Three years ago, an IDC study sponsored by EMC predicted a 45-fold growth in digital information in the decade of 2010-2020. Three years later, little seems to stand in the way of the prognostication fulfilling itself.
On the heels of this, researcher McKinsey & Company reports that big data IT talent will be in under-supply, with the U.S. facing a potential shortage of 140,000-190,000 analytics specialists by 2018-and a shortfall of 1.1 million managers and analysts with the background and know-how to plumb data with great questions that produce the kinds of competitive-edge answers enterprises want.
Enter in this discussion IBM’s Watson, a system capable of answering questions in natural language that debuted as a Jeopardy! Winner in 2011, and that continues to grow its value-added analytics capabilities in industry verticals like healthcare, financial services and telecommunications.
Last week, IBM gave its latest Watson presentation to industry analysts. I couldn’t help but be struck by one of the presentation’s’ catch phrases: “Dying of Thirst in an Ocean of Data.”
Are we?
IBM’s own research reveals that 90 percent of the world’s data was created in the last two years, that 80 percent of all data is now unstructured (and therefore, not able to be processed in traditional transaction processing systems), and that we now have one trillion connected devices generating 2.5 quintillion bytes of data per day. The survey also reveals that one out of every two business leaders say that they don’t have access to the data that they need
Just what do these business leaders want to know?
They want to know what their traditional daily, weekly, monthly, quarterly and annual reports can’t give them-like how their business is doing at this very moment in time, and whether they are winning or losing with consumers and clients. They also want the agility to respond proactively to situations as they need to.
Customer fulfillment and satisfaction is a prime example.

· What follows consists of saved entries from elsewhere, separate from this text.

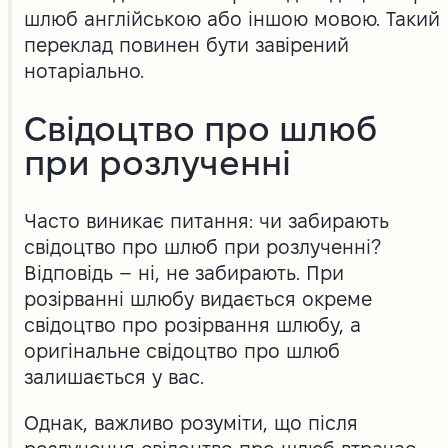
шлюб англійською або іншою мовою. Такий
переклад повинен бути завірений
нотаріально.
Свідоцтво про шлюб
при розлученні
Часто виникає питання: чи забирають
свідоцтво про шлюб при розлученні?
Відповідь – ні, не забирають. При
розірванні шлюбу видається окреме
свідоцтво про розірвання шлюбу, а
оригінальне свідоцтво про шлюб
залишається у вас.
Однак, важливо розуміти, що після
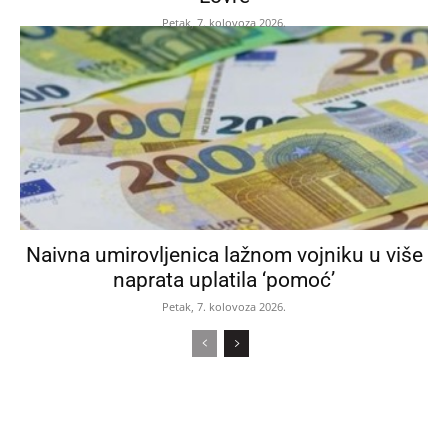
Petak, 7. kolovoza 2026.
Naivna umirovljenica lažnom vojniku u više
naprata uplatila ‘pomoć’
Petak, 7. kolovoza 2026.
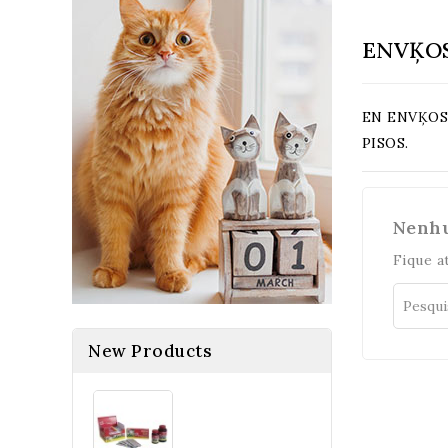
ENVĶO
EN ENVĶOS 
PISOS.
Nenhu
Fique a
New Products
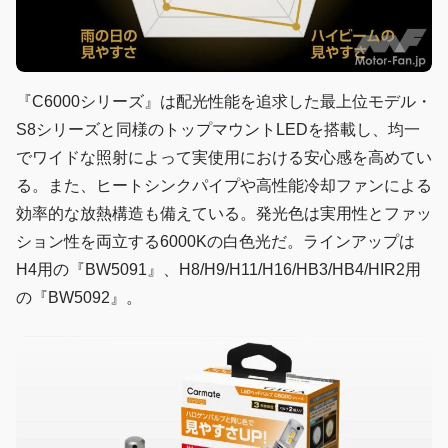
『C6000シリーズ』は配光性能を追求した最上位モデル・
S8シリーズと同様のトップマウントLEDを搭載し、均一
でワイドな照射によって実使用における安心感を高めてい
る。また、ヒートシンクパイプや高性能冷却ファンによる
効率的な放熱構造も備えている。発光色は実用性とファッ
ション性を両立する6000Kの白色光だ。ラインアップは
H4用の『BW5091』、H8/H9/H11/H16/HB3/HB4/HIR2用
の『BW5092』。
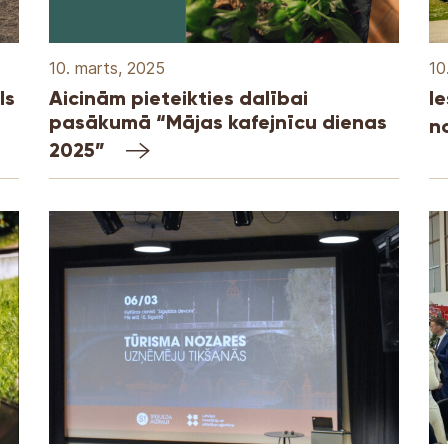
10. marts, 2025
10
ls
Aicinām pieteikties dalībai
I
pasākumā “Mājas kafejnīcu dienas
n
2025”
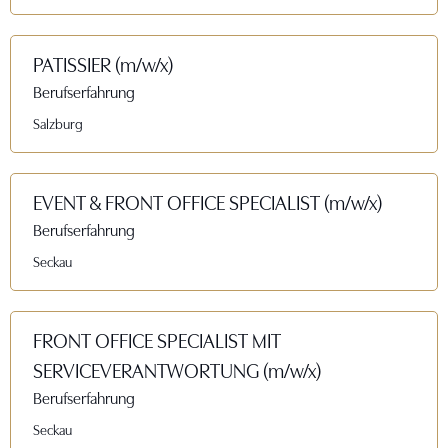
PATISSIER (m/w/x)
Berufserfahrung
Salzburg
EVENT & FRONT OFFICE SPECIALIST (m/w/x)
Berufserfahrung
Seckau
FRONT OFFICE SPECIALIST MIT
SERVICEVERANTWORTUNG (m/w/x)
Berufserfahrung
Seckau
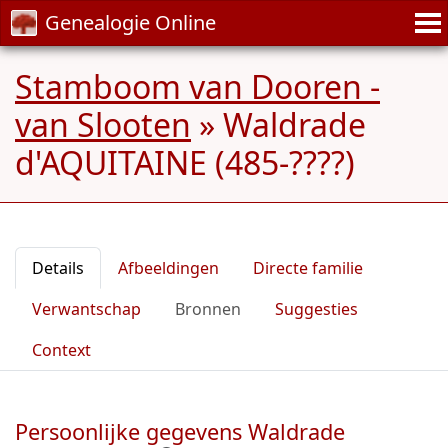
Genealogie Online
Stamboom van Dooren -
van Slooten
»
Waldrade
d'AQUITAINE (485-????)
Details
Afbeeldingen
Directe familie
Verwantschap
Bronnen
Suggesties
Context
Persoonlijke gegevens Waldrade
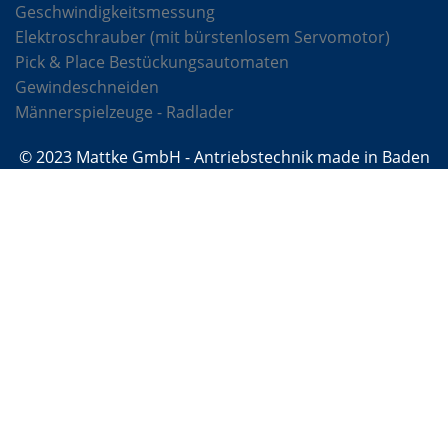
Geschwindigkeitsmessung
Elektroschrauber (mit bürstenlosem Servomotor)
Pick & Place Bestückungsautomaten
Gewindeschneiden
Männerspielzeuge - Radlader
© 2023 Mattke GmbH - Antriebstechnik made in Baden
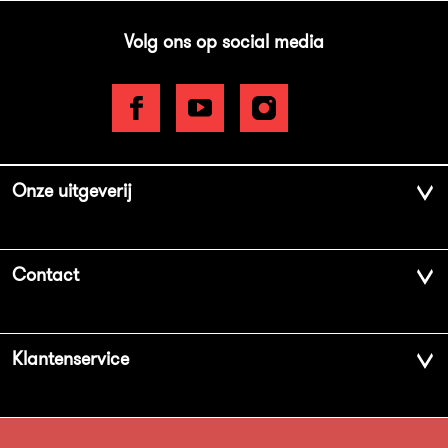
Volg ons op social media
Onze uitgeverij
Over ons
Contact
Geschiedenis
Contactinformatie
Klantenservice
Aanbiedingsbrochures
Voor de pers
Vacatures
FAQ Boekenwebshop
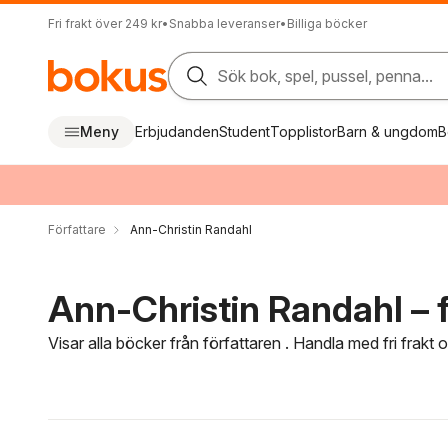
Fri frakt över 249 kr
•
Snabba leveranser
•
Billiga böcker
Sök bok, spel, pussel, penna...
Meny
Erbjudanden
Student
Topplistor
Barn & ungdom
B
Författare
Ann-Christin Randahl
Ann-Christin Randahl – f
Visar alla böcker från författaren . Handla med fri frakt
Hoppa över filtreringsmeny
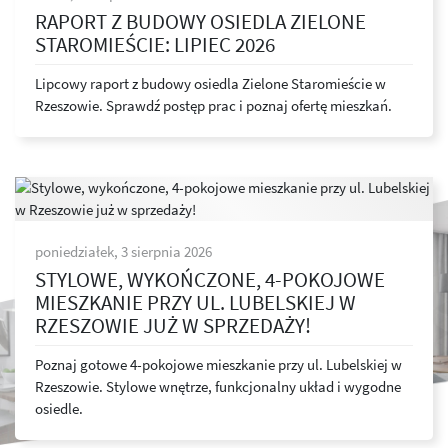
RAPORT Z BUDOWY OSIEDLA ZIELONE
STAROMIEŚCIE: LIPIEC 2026
Lipcowy raport z budowy osiedla Zielone Staromieście w
Rzeszowie. Sprawdź postęp prac i poznaj ofertę mieszkań.
poniedziałek, 3 sierpnia 2026
STYLOWE, WYKOŃCZONE, 4-POKOJOWE
MIESZKANIE PRZY UL. LUBELSKIEJ W
RZESZOWIE JUŻ W SPRZEDAŻY!
Poznaj gotowe 4-pokojowe mieszkanie przy ul. Lubelskiej w
Rzeszowie. Stylowe wnętrze, funkcjonalny układ i wygodne
osiedle.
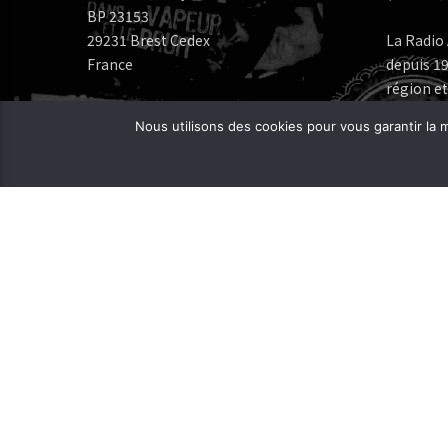
BP 23153
29231 Brest Cedex
La Radio 
France
depuis 19
région et
Numéros de téléphone:
Nous utilisons des cookies pour vous garantir la m
Bureau: 02 98 05 07 96
Fréquenc
FERAROCK
Mail:
CORLAB |
Programmes:
frequence.mutine[at]orange.fr
Administration:
administration[at]frequencemutine.fr
Rédaction:
aurelie.deniel[at]frequencemutine.fr
(remplacer [at] par @)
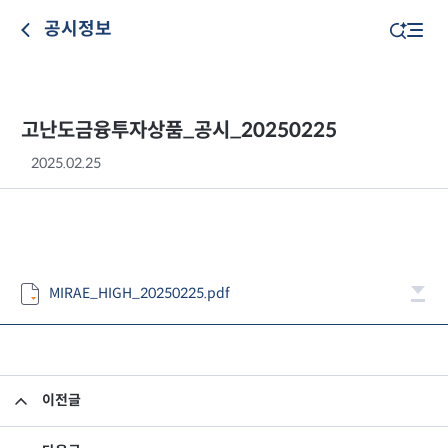
공시정보
고난도금융투자상품_공시_20250225
2025.02.25
MIRAE_HIGH_20250225.pdf
이전글
고난도금융투자상품_공시_20250224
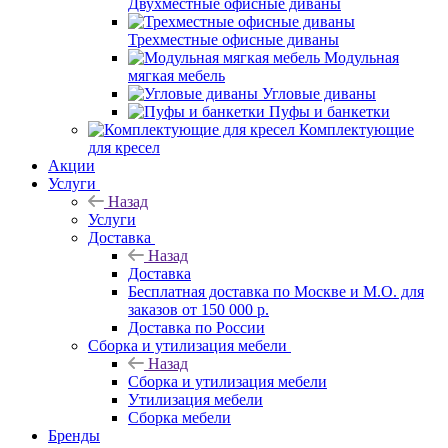
Двухместные офисные диваны
Трехместные офисные диваны
Модульная
мягкая мебель
Угловые диваны
Пуфы и банкетки
Комплектующие
для кресел
Акции
Услуги
Назад
Услуги
Доставка
Назад
Доставка
Бесплатная доставка по Москве и М.О. для
заказов от 150 000 р.
Доставка по России
Сборка и утилизация мебели
Назад
Сборка и утилизация мебели
Утилизация мебели
Сборка мебели
Бренды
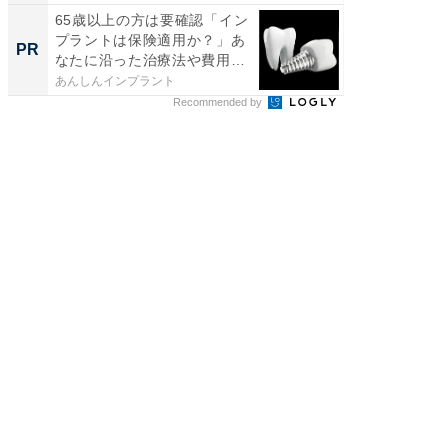
65歳以上の方は要確認「イン
将棋の
プラントは保険適用か？」あ
考える
PR
PR
なたに沿った治療法や費用
ン」レ
を...
あんしんインプラント
SAPIX Y
Recommended by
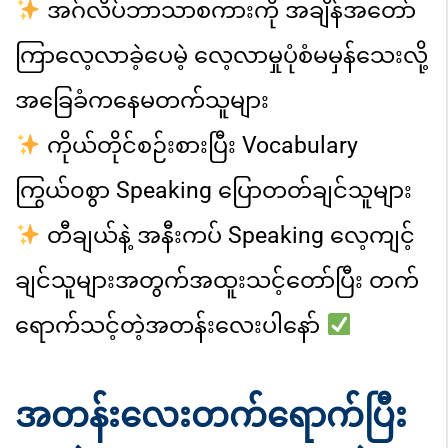
အဂ်လိပ်ဘာသာစကားကို အချိန်အတော်
ကြာလေ့လာခဲ့ပေမဲ့ လေ့လာမှုပုံစံ
မမှန်သေးလို့
အခြေခံကနေမတက်သူများ
ကိုယ်တိုင်စဉ်းစားပြီး Vocabulary
ကြွယ်၀စွာ Speaking ပြောတတ်
ချင်သူများ
တီချယ်နဲ့ အနီးကပ် Speaking လေ့ကျင့်
ချင်သူများ
အတွက်အထူး
သင့်တော်ပြီး တက်
ရောက်သင့်တဲ့အတန်းလေးပါနော်
အတန်းလေးတက်ရောက်ပြီး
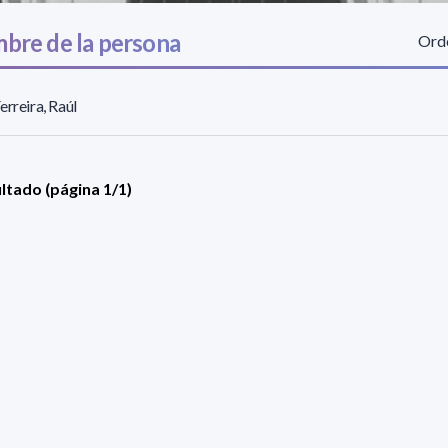
bre de la persona
Orde
erreira, Raúl
ultado (página 1/1)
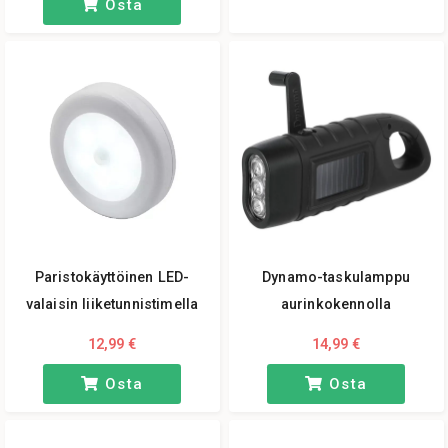
Osta
Paristokäyttöinen LED-
Dynamo-taskulamppu
valaisin liiketunnistimella
aurinkokennolla
12,99 €
14,99 €
Osta
Osta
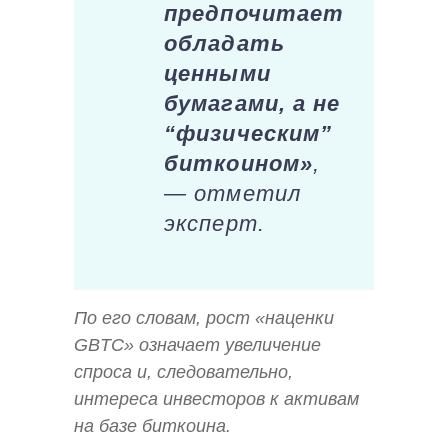
предпочитает
обладать
ценными
бумагами, а не
“физическим”
биткоином»
,
— отметил
эксперт.
По его словам, рост «наценки
GBTC» означает увеличение
спроса и, следовательно,
интереса инвесторов к активам
на базе биткоина.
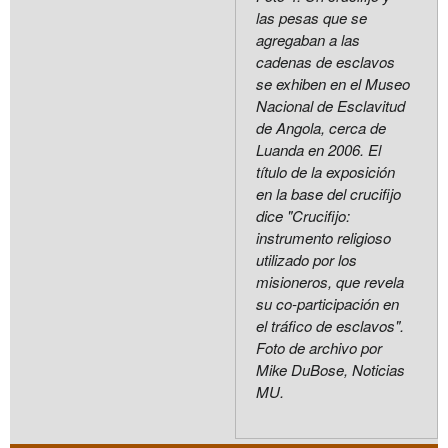
las pesas que se
agregaban a las
cadenas de esclavos
se exhiben en el Museo
Nacional de Esclavitud
de Angola, cerca de
Luanda en 2006. El
título de la exposición
en la base del crucifijo
dice "Crucifijo:
instrumento religioso
utilizado por los
misioneros, que revela
su co-participación en
el tráfico de esclavos".
Foto de archivo por
Mike DuBose, Noticias
MU.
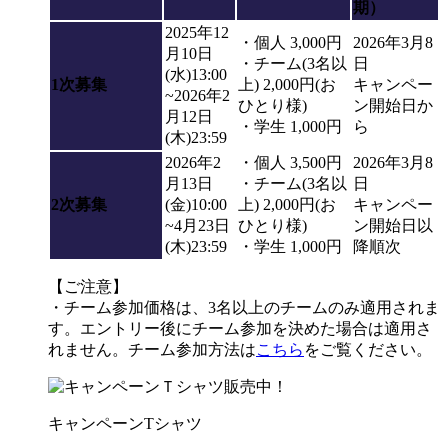
期）
2025年12
・個人 3,000円
2026年3月8
月10日
・チーム(3名以
日
(水)13:00
1次募集
上) 2,000円(お
キャンペー
~2026年2
ひとり様)
ン開始日か
月12日
・学生 1,000円
ら
(木)23:59
2026年2
・個人 3,500円
2026年3月8
月13日
・チーム(3名以
日
2次募集
(金)10:00
上) 2,000円(お
キャンペー
~4月23日
ひとり様)
ン開始日以
(木)23:59
・学生 1,000円
降順次
【ご注意】
・チーム参加価格は、3名以上のチームのみ適用されま
す。エントリー後にチーム参加を決めた場合は適用さ
れません。チーム参加方法は
こちら
をご覧ください。
キャンペーンTシャツ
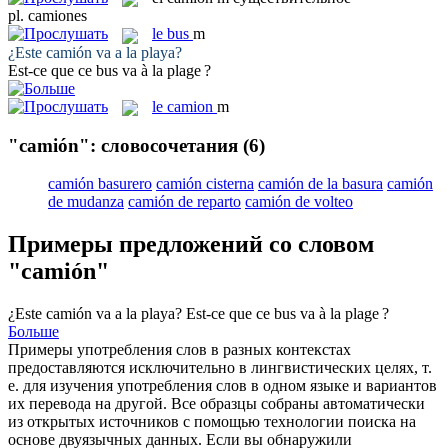
pl.
camiones
le
bus
m
¿Este
camión
va a la playa?
Est-ce que ce
bus
va à la plage ?
le
camion
m
"camión": словосочетания
(6)
camión basurero
camión cisterna
camión de la basura
camión
de mudanza
camión de reparto
camión de volteo
Примеры предложений со словом
"camión"
¿Este
camión
va a la playa?
Est-ce que ce
bus
va à la plage ?
Больше
Примеры употребления слов в разных контекстах
предоставляются исключительно в лингвистических целях, т.
е. для изучения употребления слов в одном языке и вариантов
их перевода на другой. Все образцы собраны автоматически
из открытых источников с помощью технологии поиска на
основе двуязычных данных. Если вы обнаружили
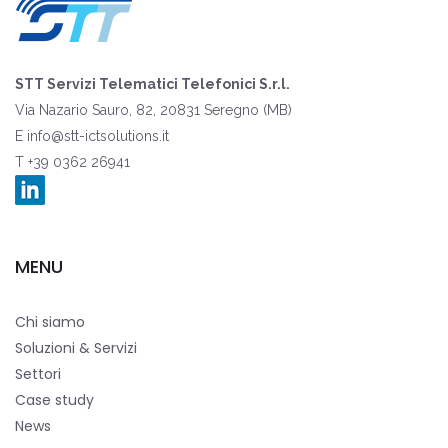
STT Servizi Telematici Telefonici S.r.l.
Via Nazario Sauro, 82, 20831 Seregno (MB)
E
info@stt-ictsolutions.it
T +39 0362 26941
MENU
Chi siamo
Soluzioni & Servizi
Settori
Case study
News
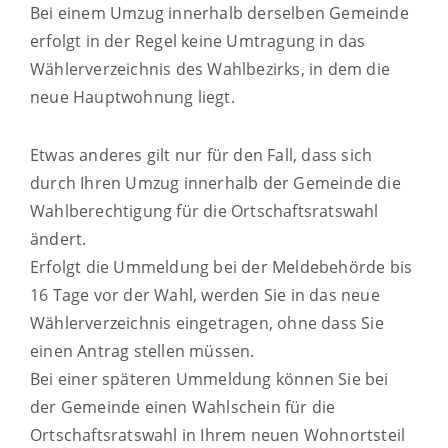
Bei einem Umzug innerhalb derselben Gemeinde
erfolgt in der Regel keine Umtragung in das
Wählerverzeichnis des Wahlbezirks, in dem die
neue Hauptwohnung liegt.
Etwas anderes gilt nur für den Fall, dass sich
durch Ihren Umzug innerhalb der Gemeinde die
Wahlberechtigung für die Ortschaftsratswahl
ändert.
Erfolgt die Ummeldung bei der Meldebehörde bis
16 Tage vor der Wahl, werden Sie in das neue
Wählerverzeichnis eingetragen, ohne dass Sie
einen Antrag stellen müssen.
Bei einer späteren Ummeldung können Sie bei
der Gemeinde einen Wahlschein für die
Ortschaftsratswahl in Ihrem neuen Wohnortsteil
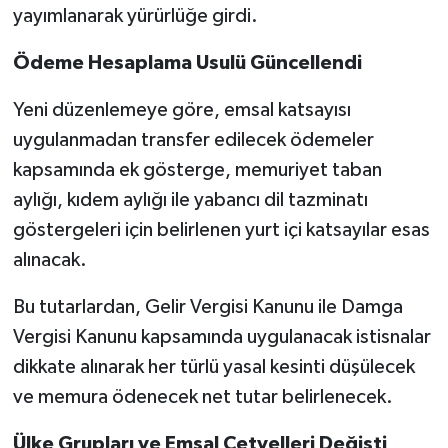
yayımlanarak yürürlüğe girdi.
Ödeme Hesaplama Usulü Güncellendi
Yeni düzenlemeye göre, emsal katsayısı
uygulanmadan transfer edilecek ödemeler
kapsamında ek gösterge, memuriyet taban
aylığı, kıdem aylığı ile yabancı dil tazminatı
göstergeleri için belirlenen yurt içi katsayılar esas
alınacak.
Bu tutarlardan, Gelir Vergisi Kanunu ile Damga
Vergisi Kanunu kapsamında uygulanacak istisnalar
dikkate alınarak her türlü yasal kesinti düşülecek
ve memura ödenecek net tutar belirlenecek.
Ülke Grupları ve Emsal Cetvelleri Değişti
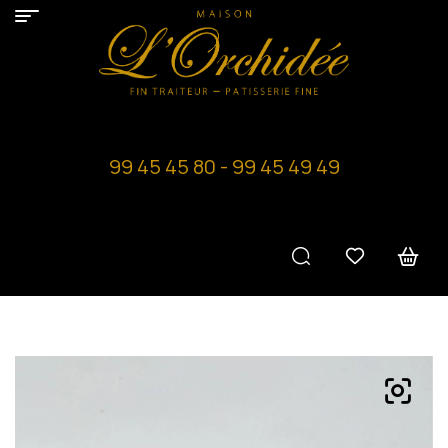
99 45 45 80 - 99 45 49 49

If you are a bookseller and can see from your Website or a call center dialogue with your customer that he is interested in fly fishing, you are in a position to present him several books that fit the bill and broaden your chances of gaining the sale. He likewise goes away fulfilled because he believes that you have listened to him. In fact, you have even aided him in his quest by finding the titles he was searching for.
From an IT standpoint, unsecured data flowing in from the Web (or even voice-based information coming into the call center) has to be instantaneously analyzed and interpreted for results if business are to get to this point.
How important is this?
In its discussion with industry analysts, IBM reported 270 billion calls cost call centers 600 billion dollars each year; that half of these calls require escalation or go unresolved; that 61 percent of the calls could have been resolved with better information; and that companies could gain a potential improvement of 4.6 percent of market share for their wares if they could improve customer satisfaction by a single percent.
This brings us back to drowning of thirst in a sea of data-because no organization can get to this point unless it finds ways to bring these seas of data under control and use methodologies capable of identifying and harvesting the information that they have a need to know. The challenge can’t be solved with hardware and software alone. It also requires identifying the right data to analyze, and determinations about which data should be archived or discarded. This is where many enterprises today find themselves. They don’t know which data to keep and which to discard-and they are looking for a saving methodology.